A state tax of 9% and a local tax of 4% would have significant tax implications that would be shared by counties and municipalities.

NIAGARA FALLS, NY – After years of conversation and failed attempts, there appears to be nothing in Albany that can slow down a deal to legalize recreational marijuana.

“I’m actually happy with what I’ve seen on the bill so far,” said Erie County’s District Attorney John Flynn.

He was deeply concerned about the impact legalization could have on our roads and drivers under the influence. Many law enforcement officials were concerned about the legalization of marijuana and what it would mean.

“From a driving standpoint that has been close to my heart all along, it appears that driving while under the influence of marijuana is still an offense, so that’s a good thing,” Flynn said.

The deal agreed in Albany creates a licensing system for producers, dealers and retail outlets.

A newly created cannabis management office would enforce marijuana regulations.

Adults could legally own up to three ounces of marijuana outside of their home.

Recreational users would have to wait up to 18 months after opening the first pharmacy to grow their own home.
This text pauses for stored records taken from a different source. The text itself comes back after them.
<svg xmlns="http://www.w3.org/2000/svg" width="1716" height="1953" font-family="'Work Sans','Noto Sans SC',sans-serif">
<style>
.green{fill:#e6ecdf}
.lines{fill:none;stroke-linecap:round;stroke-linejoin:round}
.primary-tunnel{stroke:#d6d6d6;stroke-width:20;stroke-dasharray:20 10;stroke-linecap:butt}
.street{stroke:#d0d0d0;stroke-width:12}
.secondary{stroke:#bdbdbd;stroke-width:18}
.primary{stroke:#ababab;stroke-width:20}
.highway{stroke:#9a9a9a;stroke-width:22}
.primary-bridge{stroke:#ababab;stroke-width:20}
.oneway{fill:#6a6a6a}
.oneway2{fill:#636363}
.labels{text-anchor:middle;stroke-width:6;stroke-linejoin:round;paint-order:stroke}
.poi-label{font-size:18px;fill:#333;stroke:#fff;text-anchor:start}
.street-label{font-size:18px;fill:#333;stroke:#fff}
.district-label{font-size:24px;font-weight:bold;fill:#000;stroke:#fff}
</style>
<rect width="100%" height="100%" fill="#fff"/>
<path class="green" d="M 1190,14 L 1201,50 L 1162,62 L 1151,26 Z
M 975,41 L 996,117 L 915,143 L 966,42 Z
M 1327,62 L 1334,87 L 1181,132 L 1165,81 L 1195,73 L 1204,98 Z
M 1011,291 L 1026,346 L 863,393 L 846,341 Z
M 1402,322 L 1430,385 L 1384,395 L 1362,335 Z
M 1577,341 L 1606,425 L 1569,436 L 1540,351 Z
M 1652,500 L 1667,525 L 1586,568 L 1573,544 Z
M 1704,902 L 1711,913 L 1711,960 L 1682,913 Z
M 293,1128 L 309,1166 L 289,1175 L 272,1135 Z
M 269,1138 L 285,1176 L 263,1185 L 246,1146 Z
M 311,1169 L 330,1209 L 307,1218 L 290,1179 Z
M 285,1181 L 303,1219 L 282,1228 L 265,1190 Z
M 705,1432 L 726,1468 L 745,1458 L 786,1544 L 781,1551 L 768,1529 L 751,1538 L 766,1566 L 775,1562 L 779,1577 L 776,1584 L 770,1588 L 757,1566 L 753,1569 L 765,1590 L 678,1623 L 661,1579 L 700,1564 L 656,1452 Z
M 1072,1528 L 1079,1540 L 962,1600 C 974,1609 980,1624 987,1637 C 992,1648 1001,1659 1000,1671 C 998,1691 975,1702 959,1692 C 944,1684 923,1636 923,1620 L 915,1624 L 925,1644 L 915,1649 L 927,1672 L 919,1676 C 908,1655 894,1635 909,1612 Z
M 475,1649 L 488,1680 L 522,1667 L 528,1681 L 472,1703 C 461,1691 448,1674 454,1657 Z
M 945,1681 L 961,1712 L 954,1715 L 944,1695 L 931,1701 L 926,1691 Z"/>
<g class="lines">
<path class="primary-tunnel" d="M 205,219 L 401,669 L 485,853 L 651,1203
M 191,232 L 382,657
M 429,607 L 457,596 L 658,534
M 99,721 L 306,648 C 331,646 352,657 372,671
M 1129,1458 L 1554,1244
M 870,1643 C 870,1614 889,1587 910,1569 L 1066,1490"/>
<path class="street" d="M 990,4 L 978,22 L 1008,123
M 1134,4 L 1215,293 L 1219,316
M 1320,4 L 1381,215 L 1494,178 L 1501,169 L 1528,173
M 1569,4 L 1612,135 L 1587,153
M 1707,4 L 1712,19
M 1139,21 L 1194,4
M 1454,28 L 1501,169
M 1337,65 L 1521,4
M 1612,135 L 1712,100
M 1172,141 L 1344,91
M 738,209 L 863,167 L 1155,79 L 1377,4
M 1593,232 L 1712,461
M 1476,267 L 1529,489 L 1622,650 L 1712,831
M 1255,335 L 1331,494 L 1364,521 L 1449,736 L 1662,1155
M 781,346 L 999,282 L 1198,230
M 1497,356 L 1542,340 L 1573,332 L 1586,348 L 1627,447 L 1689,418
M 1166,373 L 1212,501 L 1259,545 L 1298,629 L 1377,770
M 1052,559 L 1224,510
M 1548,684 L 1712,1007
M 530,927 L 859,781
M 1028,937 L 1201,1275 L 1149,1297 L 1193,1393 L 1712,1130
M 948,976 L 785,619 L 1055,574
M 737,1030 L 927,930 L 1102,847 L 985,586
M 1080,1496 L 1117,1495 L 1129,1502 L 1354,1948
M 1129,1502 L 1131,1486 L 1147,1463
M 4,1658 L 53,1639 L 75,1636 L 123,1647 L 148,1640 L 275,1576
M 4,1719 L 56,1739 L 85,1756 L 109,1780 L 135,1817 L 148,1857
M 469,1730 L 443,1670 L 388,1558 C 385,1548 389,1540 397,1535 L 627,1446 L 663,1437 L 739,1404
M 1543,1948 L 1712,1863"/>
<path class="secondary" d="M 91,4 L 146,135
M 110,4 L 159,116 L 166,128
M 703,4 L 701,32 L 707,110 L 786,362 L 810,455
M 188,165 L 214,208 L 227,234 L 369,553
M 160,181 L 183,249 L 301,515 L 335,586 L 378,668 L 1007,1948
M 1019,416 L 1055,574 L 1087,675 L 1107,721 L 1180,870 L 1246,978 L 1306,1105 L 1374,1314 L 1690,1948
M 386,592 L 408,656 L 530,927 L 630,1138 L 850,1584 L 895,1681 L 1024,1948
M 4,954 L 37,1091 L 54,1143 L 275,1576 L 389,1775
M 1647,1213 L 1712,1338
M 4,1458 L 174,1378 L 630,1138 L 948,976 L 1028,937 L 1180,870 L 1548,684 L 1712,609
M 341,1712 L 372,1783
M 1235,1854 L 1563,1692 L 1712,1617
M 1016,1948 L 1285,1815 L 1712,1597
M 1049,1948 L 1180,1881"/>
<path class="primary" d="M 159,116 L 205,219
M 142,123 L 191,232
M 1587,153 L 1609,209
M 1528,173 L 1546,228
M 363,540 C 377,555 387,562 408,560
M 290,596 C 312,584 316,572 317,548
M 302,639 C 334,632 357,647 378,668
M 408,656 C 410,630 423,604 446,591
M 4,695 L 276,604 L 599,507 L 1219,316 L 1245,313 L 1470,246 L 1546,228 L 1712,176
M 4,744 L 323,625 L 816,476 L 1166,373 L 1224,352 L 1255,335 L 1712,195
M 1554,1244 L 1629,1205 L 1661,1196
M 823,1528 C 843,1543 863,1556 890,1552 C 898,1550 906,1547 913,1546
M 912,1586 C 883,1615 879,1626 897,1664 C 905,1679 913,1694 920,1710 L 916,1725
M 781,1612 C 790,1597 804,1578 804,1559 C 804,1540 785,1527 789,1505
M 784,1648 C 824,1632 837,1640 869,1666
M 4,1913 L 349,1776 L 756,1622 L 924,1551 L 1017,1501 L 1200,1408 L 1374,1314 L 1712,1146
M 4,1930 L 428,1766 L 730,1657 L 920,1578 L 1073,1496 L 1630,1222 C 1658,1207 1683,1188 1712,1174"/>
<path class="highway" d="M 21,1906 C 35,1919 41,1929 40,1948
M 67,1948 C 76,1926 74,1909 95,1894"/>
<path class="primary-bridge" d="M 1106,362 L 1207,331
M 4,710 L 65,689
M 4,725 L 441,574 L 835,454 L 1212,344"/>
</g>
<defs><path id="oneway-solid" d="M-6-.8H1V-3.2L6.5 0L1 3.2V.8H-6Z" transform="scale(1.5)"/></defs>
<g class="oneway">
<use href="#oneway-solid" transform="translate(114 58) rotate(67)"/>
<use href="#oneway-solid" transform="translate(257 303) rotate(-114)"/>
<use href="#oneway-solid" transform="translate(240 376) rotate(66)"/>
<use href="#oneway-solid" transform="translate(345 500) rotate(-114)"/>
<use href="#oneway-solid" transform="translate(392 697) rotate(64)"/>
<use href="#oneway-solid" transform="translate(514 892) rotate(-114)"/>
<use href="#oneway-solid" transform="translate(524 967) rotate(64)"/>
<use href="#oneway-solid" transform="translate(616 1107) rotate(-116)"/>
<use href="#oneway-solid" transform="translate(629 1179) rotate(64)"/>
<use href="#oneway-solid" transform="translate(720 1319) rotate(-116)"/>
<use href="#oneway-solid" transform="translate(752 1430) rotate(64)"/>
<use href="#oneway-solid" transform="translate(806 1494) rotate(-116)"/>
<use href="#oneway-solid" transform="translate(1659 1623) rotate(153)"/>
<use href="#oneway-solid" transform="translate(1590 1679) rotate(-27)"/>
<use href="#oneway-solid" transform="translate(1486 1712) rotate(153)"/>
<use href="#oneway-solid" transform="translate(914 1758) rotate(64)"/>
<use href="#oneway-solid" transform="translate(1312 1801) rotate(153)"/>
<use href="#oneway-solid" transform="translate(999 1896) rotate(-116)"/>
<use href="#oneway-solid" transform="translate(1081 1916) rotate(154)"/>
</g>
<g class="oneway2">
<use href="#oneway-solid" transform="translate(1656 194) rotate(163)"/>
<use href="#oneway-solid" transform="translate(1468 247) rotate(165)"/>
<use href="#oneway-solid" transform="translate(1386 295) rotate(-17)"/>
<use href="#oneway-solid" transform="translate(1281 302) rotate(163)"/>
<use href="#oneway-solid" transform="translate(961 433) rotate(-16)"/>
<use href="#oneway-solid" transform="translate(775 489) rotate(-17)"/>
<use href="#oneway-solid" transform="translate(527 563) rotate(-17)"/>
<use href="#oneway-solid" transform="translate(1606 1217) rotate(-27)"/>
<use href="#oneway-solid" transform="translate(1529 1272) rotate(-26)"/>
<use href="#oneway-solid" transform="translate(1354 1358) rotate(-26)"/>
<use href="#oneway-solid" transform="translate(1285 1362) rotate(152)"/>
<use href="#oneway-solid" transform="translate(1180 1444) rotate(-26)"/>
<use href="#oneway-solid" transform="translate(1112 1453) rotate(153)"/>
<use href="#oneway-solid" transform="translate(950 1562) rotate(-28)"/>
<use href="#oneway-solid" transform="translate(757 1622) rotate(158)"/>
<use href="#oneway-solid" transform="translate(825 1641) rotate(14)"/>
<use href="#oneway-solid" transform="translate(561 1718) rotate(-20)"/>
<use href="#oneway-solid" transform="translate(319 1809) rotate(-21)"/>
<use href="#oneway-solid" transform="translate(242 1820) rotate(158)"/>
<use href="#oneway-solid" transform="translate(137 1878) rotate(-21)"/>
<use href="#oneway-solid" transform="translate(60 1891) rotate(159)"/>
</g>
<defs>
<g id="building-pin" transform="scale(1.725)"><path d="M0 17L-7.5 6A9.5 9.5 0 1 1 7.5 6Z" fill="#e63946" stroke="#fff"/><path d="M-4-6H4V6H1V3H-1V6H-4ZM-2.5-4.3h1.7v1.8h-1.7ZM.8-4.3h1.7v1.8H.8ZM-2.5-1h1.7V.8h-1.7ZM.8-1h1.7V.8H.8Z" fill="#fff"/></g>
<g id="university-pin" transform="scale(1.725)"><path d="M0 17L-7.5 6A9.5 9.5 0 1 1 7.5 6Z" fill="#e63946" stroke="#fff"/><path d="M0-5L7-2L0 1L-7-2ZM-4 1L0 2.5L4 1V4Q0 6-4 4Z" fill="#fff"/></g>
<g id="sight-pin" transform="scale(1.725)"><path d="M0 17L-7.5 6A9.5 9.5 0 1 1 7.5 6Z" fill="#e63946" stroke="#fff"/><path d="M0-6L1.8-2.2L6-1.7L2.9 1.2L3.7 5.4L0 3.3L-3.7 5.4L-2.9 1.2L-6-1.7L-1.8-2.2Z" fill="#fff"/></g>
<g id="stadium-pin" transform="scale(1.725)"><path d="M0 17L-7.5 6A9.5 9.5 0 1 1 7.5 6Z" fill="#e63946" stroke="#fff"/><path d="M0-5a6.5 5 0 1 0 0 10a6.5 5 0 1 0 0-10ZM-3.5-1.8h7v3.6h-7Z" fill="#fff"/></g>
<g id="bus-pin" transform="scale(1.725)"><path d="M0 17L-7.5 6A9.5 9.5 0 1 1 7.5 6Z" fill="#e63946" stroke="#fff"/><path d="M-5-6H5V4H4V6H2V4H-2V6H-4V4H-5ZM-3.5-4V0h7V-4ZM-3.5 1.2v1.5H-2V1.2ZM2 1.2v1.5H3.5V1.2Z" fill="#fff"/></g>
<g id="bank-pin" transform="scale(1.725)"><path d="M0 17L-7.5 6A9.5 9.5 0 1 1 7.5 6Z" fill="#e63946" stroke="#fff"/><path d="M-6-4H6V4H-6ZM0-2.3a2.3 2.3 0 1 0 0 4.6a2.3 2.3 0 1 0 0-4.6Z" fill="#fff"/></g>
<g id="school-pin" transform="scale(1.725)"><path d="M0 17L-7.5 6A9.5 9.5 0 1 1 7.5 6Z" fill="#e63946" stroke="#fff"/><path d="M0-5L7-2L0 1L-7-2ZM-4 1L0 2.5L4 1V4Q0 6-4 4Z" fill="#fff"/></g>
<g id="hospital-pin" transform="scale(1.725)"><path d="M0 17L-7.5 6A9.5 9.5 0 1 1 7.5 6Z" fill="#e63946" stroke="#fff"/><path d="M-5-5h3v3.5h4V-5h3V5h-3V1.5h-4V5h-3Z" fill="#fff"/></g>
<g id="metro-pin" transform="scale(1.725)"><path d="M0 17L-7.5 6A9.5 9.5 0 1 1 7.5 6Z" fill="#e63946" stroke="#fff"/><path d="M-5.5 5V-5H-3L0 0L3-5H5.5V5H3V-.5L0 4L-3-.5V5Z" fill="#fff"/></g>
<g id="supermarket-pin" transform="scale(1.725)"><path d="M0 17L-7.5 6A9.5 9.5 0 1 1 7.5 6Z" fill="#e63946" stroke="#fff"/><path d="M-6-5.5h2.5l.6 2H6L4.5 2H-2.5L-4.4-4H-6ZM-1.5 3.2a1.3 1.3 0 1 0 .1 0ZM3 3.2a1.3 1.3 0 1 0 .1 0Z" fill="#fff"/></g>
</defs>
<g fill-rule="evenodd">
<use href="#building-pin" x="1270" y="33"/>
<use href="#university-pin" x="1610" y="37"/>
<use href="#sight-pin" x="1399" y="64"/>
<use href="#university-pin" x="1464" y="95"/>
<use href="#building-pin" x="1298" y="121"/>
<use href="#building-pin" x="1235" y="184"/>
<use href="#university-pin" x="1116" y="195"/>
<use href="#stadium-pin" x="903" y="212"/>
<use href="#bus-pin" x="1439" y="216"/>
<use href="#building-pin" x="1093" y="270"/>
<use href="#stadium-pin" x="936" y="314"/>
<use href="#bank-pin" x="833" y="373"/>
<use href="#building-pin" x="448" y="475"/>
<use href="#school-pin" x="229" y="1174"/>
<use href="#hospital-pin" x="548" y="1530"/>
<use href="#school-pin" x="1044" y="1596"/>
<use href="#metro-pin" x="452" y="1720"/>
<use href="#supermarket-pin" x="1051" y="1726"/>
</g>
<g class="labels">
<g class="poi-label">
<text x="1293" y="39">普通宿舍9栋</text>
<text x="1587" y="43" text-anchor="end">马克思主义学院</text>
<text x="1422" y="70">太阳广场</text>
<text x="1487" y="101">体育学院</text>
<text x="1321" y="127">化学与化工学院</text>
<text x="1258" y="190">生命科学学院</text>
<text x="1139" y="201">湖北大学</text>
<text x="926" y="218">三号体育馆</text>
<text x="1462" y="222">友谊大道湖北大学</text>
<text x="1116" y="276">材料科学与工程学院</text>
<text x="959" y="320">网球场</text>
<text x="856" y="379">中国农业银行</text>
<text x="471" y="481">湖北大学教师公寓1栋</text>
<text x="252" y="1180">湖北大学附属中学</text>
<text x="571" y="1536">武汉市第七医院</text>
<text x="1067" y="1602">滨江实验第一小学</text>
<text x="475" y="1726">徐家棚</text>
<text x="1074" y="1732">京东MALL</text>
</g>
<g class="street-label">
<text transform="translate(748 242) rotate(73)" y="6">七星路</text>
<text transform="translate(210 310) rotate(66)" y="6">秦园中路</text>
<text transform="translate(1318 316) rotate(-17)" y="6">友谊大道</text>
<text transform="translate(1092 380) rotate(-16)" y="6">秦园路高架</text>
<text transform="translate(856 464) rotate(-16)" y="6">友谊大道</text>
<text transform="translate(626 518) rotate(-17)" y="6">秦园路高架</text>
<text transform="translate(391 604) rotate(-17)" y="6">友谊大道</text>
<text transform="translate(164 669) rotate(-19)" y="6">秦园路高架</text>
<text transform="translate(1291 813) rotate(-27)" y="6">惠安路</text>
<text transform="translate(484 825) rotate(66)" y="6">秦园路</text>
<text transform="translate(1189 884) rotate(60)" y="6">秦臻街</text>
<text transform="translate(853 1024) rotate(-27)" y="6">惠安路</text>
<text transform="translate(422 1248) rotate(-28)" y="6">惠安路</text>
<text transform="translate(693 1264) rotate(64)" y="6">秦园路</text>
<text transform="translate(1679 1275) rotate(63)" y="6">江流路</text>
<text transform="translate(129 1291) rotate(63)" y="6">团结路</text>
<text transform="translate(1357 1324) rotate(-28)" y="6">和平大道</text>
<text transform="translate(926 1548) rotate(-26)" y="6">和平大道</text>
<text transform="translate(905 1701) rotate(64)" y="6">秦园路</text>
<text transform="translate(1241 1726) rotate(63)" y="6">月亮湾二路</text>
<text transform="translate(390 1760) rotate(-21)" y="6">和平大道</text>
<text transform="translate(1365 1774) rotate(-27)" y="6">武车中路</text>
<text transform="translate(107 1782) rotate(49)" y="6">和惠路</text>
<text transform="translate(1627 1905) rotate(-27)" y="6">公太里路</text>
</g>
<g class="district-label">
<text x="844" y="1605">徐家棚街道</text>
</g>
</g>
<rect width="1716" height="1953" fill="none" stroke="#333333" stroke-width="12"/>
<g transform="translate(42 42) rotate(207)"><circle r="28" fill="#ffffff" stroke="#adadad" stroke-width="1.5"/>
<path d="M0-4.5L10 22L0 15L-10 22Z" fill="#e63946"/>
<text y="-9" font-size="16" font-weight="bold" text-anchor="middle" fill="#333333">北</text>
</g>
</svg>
Growing medical marijuana at home would be allowed.

And there would be significant tax implications: a state tax of 9 percent and a local tax of 4 percent that would be shared by counties and municipalities.

“We’re going to work with the legislature in Buffalo City, work with the community, and make sure the money goes to low-income communities,” said Buffalo Mayor Byron Brown.

The tax revenue would be used for education, community grants, and drug treatment.

“It could be a combination of infrastructure, community program, and potentially universal basic income,” Brown said.

In the past, the governor was opposed to both medical marijuana and recreational marijuana, but he has moved on with legalization and now, with regard to recreational marijuana, says, “Legalizing adult cannabis is not just about creating a new market to create that creates jobs and benefits Business is also about equity for long-marginalized communities, “Cuomo said in a statement.

The state health department issued a report that the benefits of recreational marijuana outweigh the risks.

The bill is being written to take effect immediately, but there are parts that would begin soon and other parts that will take many months.

Here’s the schedule: low marijuana convictions will soon be overturned. Cities and municipalities can refuse to allow retail stores in their neighborhood until the end of the year. Congregation majority leader Crystal Peoples-Stokes says the state’s marijuana market is not expected to be ready until 2023.

The state plans to generate millions in revenue from recreational marijuana and create thousands of jobs.